_The problem_. Where a line of the listing below includes the word "rounded", reproduce that line.

+++ Data records +++

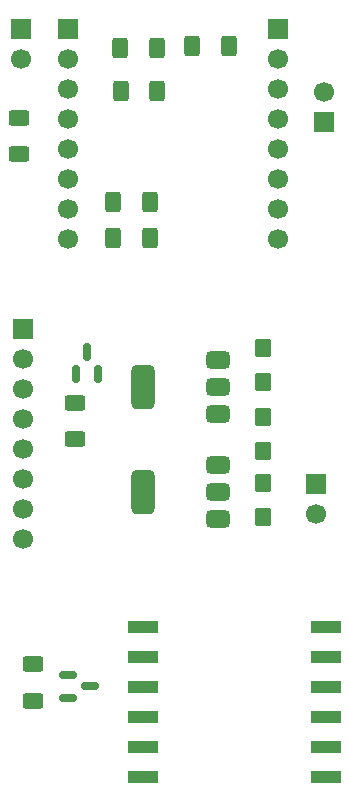
<source format=gts>
%TF.GenerationSoftware,KiCad,Pcbnew,9.0.4*%
%TF.CreationDate,2025-12-03T04:43:21+11:00*%
%TF.ProjectId,opensenceesp32,6f70656e-7365-46e6-9365-65737033322e,rev?*%
%TF.SameCoordinates,Original*%
%TF.FileFunction,Soldermask,Top*%
%TF.FilePolarity,Negative*%
%FSLAX46Y46*%
G04 Gerber Fmt 4.6, Leading zero omitted, Abs format (unit mm)*
G04 Created by KiCad (PCBNEW 9.0.4) date 2025-12-03 04:43:21*
%MOMM*%
%LPD*%
G01*
G04 APERTURE LIST*
G04 Aperture macros list*
%AMRoundRect*
0 Rectangle with rounded corners*
0 $1 Rounding radius*
0 $2 $3 $4 $5 $6 $7 $8 $9 X,Y pos of 4 corners*
0 Add a 4 corners polygon primitive as box body*
4,1,4,$2,$3,$4,$5,$6,$7,$8,$9,$2,$3,0*
0 Add four circle primitives for the rounded corners*
1,1,$1+$1,$2,$3*
1,1,$1+$1,$4,$5*
1,1,$1+$1,$6,$7*
1,1,$1+$1,$8,$9*
0 Add four rect primitives between the rounded corners*
20,1,$1+$1,$2,$3,$4,$5,0*
20,1,$1+$1,$4,$5,$6,$7,0*
20,1,$1+$1,$6,$7,$8,$9,0*
20,1,$1+$1,$8,$9,$2,$3,0*%
G04 Aperture macros list end*
%ADD10RoundRect,0.250000X0.625000X-0.400000X0.625000X0.400000X-0.625000X0.400000X-0.625000X-0.400000X0*%
%ADD11RoundRect,0.375000X0.625000X0.375000X-0.625000X0.375000X-0.625000X-0.375000X0.625000X-0.375000X0*%
%ADD12RoundRect,0.500000X0.500000X1.400000X-0.500000X1.400000X-0.500000X-1.400000X0.500000X-1.400000X0*%
%ADD13RoundRect,0.150000X0.150000X-0.587500X0.150000X0.587500X-0.150000X0.587500X-0.150000X-0.587500X0*%
%ADD14RoundRect,0.250000X-0.445000X0.545000X-0.445000X-0.545000X0.445000X-0.545000X0.445000X0.545000X0*%
%ADD15R,1.700000X1.700000*%
%ADD16C,1.700000*%
%ADD17RoundRect,0.250000X-0.400000X-0.625000X0.400000X-0.625000X0.400000X0.625000X-0.400000X0.625000X0*%
%ADD18RoundRect,0.250000X0.400000X0.625000X-0.400000X0.625000X-0.400000X-0.625000X0.400000X-0.625000X0*%
%ADD19R,2.500000X1.000000*%
%ADD20RoundRect,0.150000X-0.587500X-0.150000X0.587500X-0.150000X0.587500X0.150000X-0.587500X0.150000X0*%
G04 APERTURE END LIST*
D10*
%TO.C,R3*%
X222199200Y-98856800D03*
X222199200Y-95756800D03*
%TD*%
D11*
%TO.C,U3*%
X234290000Y-105635000D03*
X234290000Y-103335000D03*
D12*
X227990000Y-103335000D03*
D11*
X234290000Y-101035000D03*
%TD*%
D13*
%TO.C,Q2*%
X222250000Y-93345000D03*
X224150000Y-93345000D03*
X223200000Y-91470000D03*
%TD*%
D11*
%TO.C,U2*%
X234290000Y-96745000D03*
X234290000Y-94445000D03*
D12*
X227990000Y-94445000D03*
D11*
X234290000Y-92145000D03*
%TD*%
D14*
%TO.C,C1*%
X238125000Y-96985000D03*
X238125000Y-99865000D03*
%TD*%
D10*
%TO.C,R1*%
X218643200Y-120980800D03*
X218643200Y-117880800D03*
%TD*%
D15*
%TO.C,SW1*%
X217652000Y-64084200D03*
D16*
X217652000Y-66624200D03*
%TD*%
D17*
%TO.C,R2*%
X225449200Y-78790800D03*
X228549200Y-78790800D03*
%TD*%
D14*
%TO.C,C2*%
X238125000Y-91100000D03*
X238125000Y-93980000D03*
%TD*%
D15*
%TO.C,J2*%
X242570000Y-102616000D03*
D16*
X242570000Y-105156000D03*
%TD*%
D18*
%TO.C,R7*%
X235204000Y-65582800D03*
X232104000Y-65582800D03*
%TD*%
D10*
%TO.C,R8*%
X217424000Y-74726800D03*
X217424000Y-71626800D03*
%TD*%
D17*
%TO.C,R5*%
X226009200Y-65735200D03*
X229109200Y-65735200D03*
%TD*%
D15*
%TO.C,J1*%
X217805000Y-89535000D03*
D16*
X217805000Y-92075000D03*
X217805000Y-94615000D03*
X217805000Y-97155000D03*
X217805000Y-99695000D03*
X217805000Y-102235000D03*
X217805000Y-104775000D03*
X217805000Y-107315000D03*
%TD*%
D19*
%TO.C,U1*%
X227962000Y-114749200D03*
X227962000Y-117289200D03*
X227962000Y-119829200D03*
X227962000Y-122369200D03*
X227962000Y-124909200D03*
X227962000Y-127449200D03*
X243462000Y-127449200D03*
X243462000Y-124909200D03*
X243462000Y-122369200D03*
X243462000Y-119829200D03*
X243462000Y-117289200D03*
X243462000Y-114749200D03*
%TD*%
D14*
%TO.C,C3*%
X238125000Y-102530000D03*
X238125000Y-105410000D03*
%TD*%
D15*
%TO.C,SW2*%
X243256200Y-72014400D03*
D16*
X243256200Y-69474400D03*
%TD*%
D17*
%TO.C,R4*%
X225424400Y-81788000D03*
X228524400Y-81788000D03*
%TD*%
D20*
%TO.C,Q1*%
X221566500Y-118836400D03*
X221566500Y-120736400D03*
X223441500Y-119786400D03*
%TD*%
D17*
%TO.C,R6*%
X226060000Y-69342000D03*
X229160000Y-69342000D03*
%TD*%
D16*
%TO.C,U4*%
X239420400Y-81889600D03*
X239420400Y-79349600D03*
X239420400Y-76809600D03*
X239420400Y-74269600D03*
X239420400Y-71729600D03*
X239420400Y-69189600D03*
X239420400Y-66649600D03*
D15*
X239420400Y-64109600D03*
X221640400Y-64109600D03*
D16*
X221640400Y-66649600D03*
X221640400Y-69189600D03*
X221640400Y-71729600D03*
X221640400Y-74269600D03*
X221640400Y-76809600D03*
X221640400Y-79349600D03*
X221640400Y-81889600D03*
%TD*%
M02*

</source>
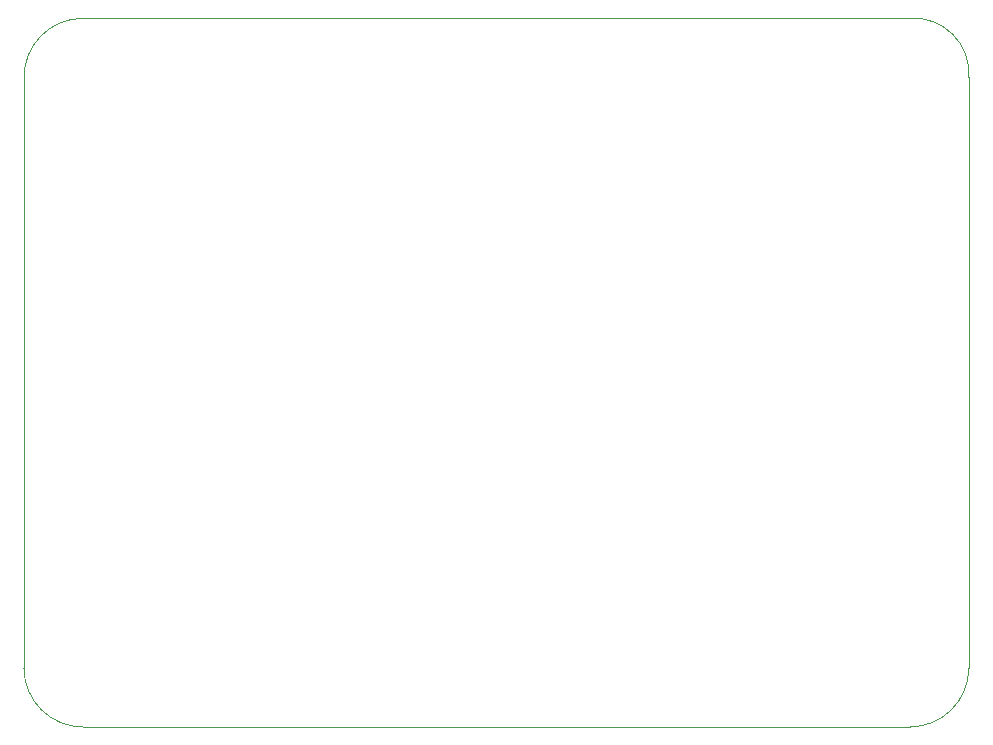
<source format=gm1>
%TF.GenerationSoftware,KiCad,Pcbnew,9.0.0*%
%TF.CreationDate,2025-03-25T18:58:09+01:00*%
%TF.ProjectId,HeatingBoard,48656174-696e-4674-926f-6172642e6b69,V1*%
%TF.SameCoordinates,Original*%
%TF.FileFunction,Profile,NP*%
%FSLAX46Y46*%
G04 Gerber Fmt 4.6, Leading zero omitted, Abs format (unit mm)*
G04 Created by KiCad (PCBNEW 9.0.0) date 2025-03-25 18:58:09*
%MOMM*%
%LPD*%
G01*
G04 APERTURE LIST*
%TA.AperFunction,Profile*%
%ADD10C,0.050000*%
%TD*%
G04 APERTURE END LIST*
D10*
X185000000Y-70000000D02*
G75*
G02*
X190000000Y-75000000I335100J-4664900D01*
G01*
X115000000Y-70000000D02*
X185000000Y-70000000D01*
X115000000Y-130000000D02*
X185000000Y-130000000D01*
X115000000Y-130000000D02*
G75*
G02*
X110000000Y-125000000I0J5000000D01*
G01*
X190000000Y-125000000D02*
G75*
G02*
X185000000Y-130000000I-5000000J0D01*
G01*
X110000000Y-125000000D02*
X110000000Y-75000000D01*
X190000000Y-75000000D02*
X190000000Y-125000000D01*
X110000000Y-75000000D02*
G75*
G02*
X115000000Y-70000000I5000000J0D01*
G01*
M02*

</source>
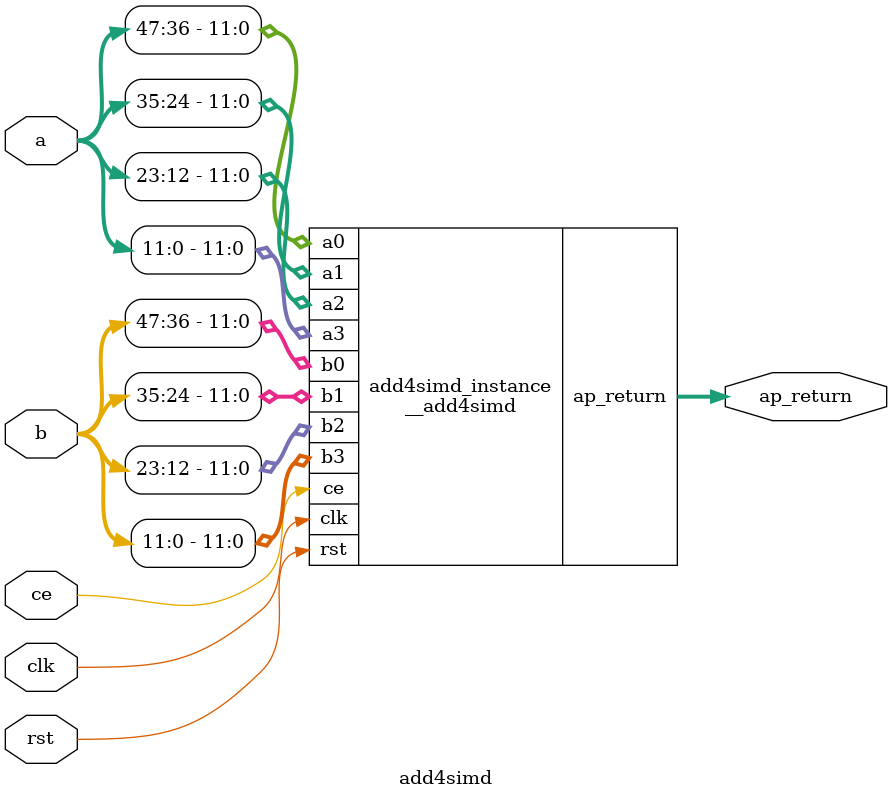
<source format=v>
`timescale 1ns/1ps

(* use_dsp = "simd" *)
(* use_simd = "four12" *)
(* use_mult = "none" *)
(* dont_touch = "true" *)
module __add4simd (input clk, rst, ce, 
                   input  [11:0] a0, a1, a2, a3, 
                   input  [11:0] b0, b1, b2, b3,
                   output [47:0] ap_return);

wire signed [11:0] dout0 = $signed(a0) + $signed(b0);
wire signed [11:0] dout1 = $signed(a1) + $signed(b1);
wire signed [11:0] dout2 = $signed(a2) + $signed(b2);
wire signed [11:0] dout3 = $signed(a3) + $signed(b3);
assign ap_return = {dout0, dout1, dout2, dout3};

endmodule // __add4simd


`timescale 1ns/1ps
module add4simd (input clk, rst, ce, 
                 input [47:0] a, 
                 input [47:0] b,
		 // TO UNCOMMENT: output ap_ready,
                 output [47:0] ap_return);

__add4simd add4simd_instance (
  .clk(clk),
  .rst(rst),
  .ce(ce),
  .a0(a[47:36]),
  .a1(a[35:24]),
  .a2(a[23:12]),
  .a3(a[11:0]),
  .b0(b[47:36]),
  .b1(b[35:24]),
  .b2(b[23:12]),
  .b3(b[11:0]),
  .ap_return(ap_return));

  // TO UNCOMMENT: assign ap_ready = 1;
endmodule // add4simd
  

</source>
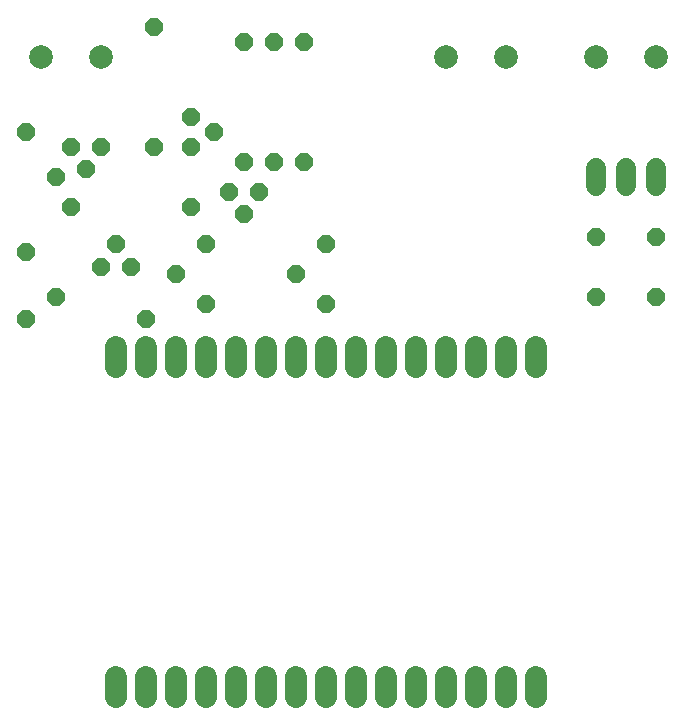
<source format=gbr>
G04 EAGLE Gerber RS-274X export*
G75*
%MOMM*%
%FSLAX34Y34*%
%LPD*%
%INSoldermask Top*%
%IPPOS*%
%AMOC8*
5,1,8,0,0,1.08239X$1,22.5*%
G01*
%ADD10P,1.649562X8X112.500000*%
%ADD11C,1.727200*%
%ADD12P,1.649562X8X202.500000*%
%ADD13P,1.649562X8X292.500000*%
%ADD14P,1.649562X8X22.500000*%
%ADD15C,1.879600*%
%ADD16C,2.003200*%


D10*
X577850Y361950D03*
X577850Y412750D03*
X527050Y361950D03*
X527050Y412750D03*
D11*
X577850Y455930D02*
X577850Y471170D01*
X552450Y471170D02*
X552450Y455930D01*
X527050Y455930D02*
X527050Y471170D01*
D10*
X184150Y514350D03*
X203200Y501650D03*
X184150Y488950D03*
D12*
X107950Y387350D03*
X120650Y406400D03*
X133350Y387350D03*
D10*
X152400Y488950D03*
X152400Y590550D03*
X44450Y400050D03*
X44450Y501650D03*
X228600Y476250D03*
X228600Y577850D03*
D12*
X298450Y406400D03*
X196850Y406400D03*
D13*
X254000Y577850D03*
X254000Y476250D03*
D10*
X69850Y361950D03*
X69850Y463550D03*
D12*
X273050Y381000D03*
X171450Y381000D03*
X146050Y342900D03*
X44450Y342900D03*
X184150Y438150D03*
X82550Y438150D03*
D14*
X196850Y355600D03*
X298450Y355600D03*
X241300Y450850D03*
X228600Y431800D03*
X215900Y450850D03*
X107950Y488950D03*
X95250Y469900D03*
X82550Y488950D03*
D15*
X476250Y40132D02*
X476250Y23368D01*
X450850Y23368D02*
X450850Y40132D01*
X425450Y40132D02*
X425450Y23368D01*
X400050Y23368D02*
X400050Y40132D01*
X374650Y40132D02*
X374650Y23368D01*
X349250Y23368D02*
X349250Y40132D01*
X323850Y40132D02*
X323850Y23368D01*
X298450Y23368D02*
X298450Y40132D01*
X273050Y40132D02*
X273050Y23368D01*
X247650Y23368D02*
X247650Y40132D01*
X222250Y40132D02*
X222250Y23368D01*
X196850Y23368D02*
X196850Y40132D01*
X171450Y40132D02*
X171450Y23368D01*
X146050Y23368D02*
X146050Y40132D01*
X120650Y40132D02*
X120650Y23368D01*
X120650Y302768D02*
X120650Y319532D01*
X146050Y319532D02*
X146050Y302768D01*
X171450Y302768D02*
X171450Y319532D01*
X196850Y319532D02*
X196850Y302768D01*
X222250Y302768D02*
X222250Y319532D01*
X247650Y319532D02*
X247650Y302768D01*
X273050Y302768D02*
X273050Y319532D01*
X298450Y319532D02*
X298450Y302768D01*
X323850Y302768D02*
X323850Y319532D01*
X349250Y319532D02*
X349250Y302768D01*
X374650Y302768D02*
X374650Y319532D01*
X400050Y319532D02*
X400050Y302768D01*
X425450Y302768D02*
X425450Y319532D01*
X450850Y319532D02*
X450850Y302768D01*
X476250Y302768D02*
X476250Y319532D01*
D16*
X450850Y565150D03*
X400050Y565150D03*
X577850Y565150D03*
X527050Y565150D03*
X107950Y565150D03*
X57150Y565150D03*
D10*
X279400Y476250D03*
X279400Y577850D03*
M02*

</source>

+++

_Response area_.
0 Rectangle with rounded corners*
0 Add four circle primitives for the rounded corners*
0 Add four rect primitives between the rounded corners*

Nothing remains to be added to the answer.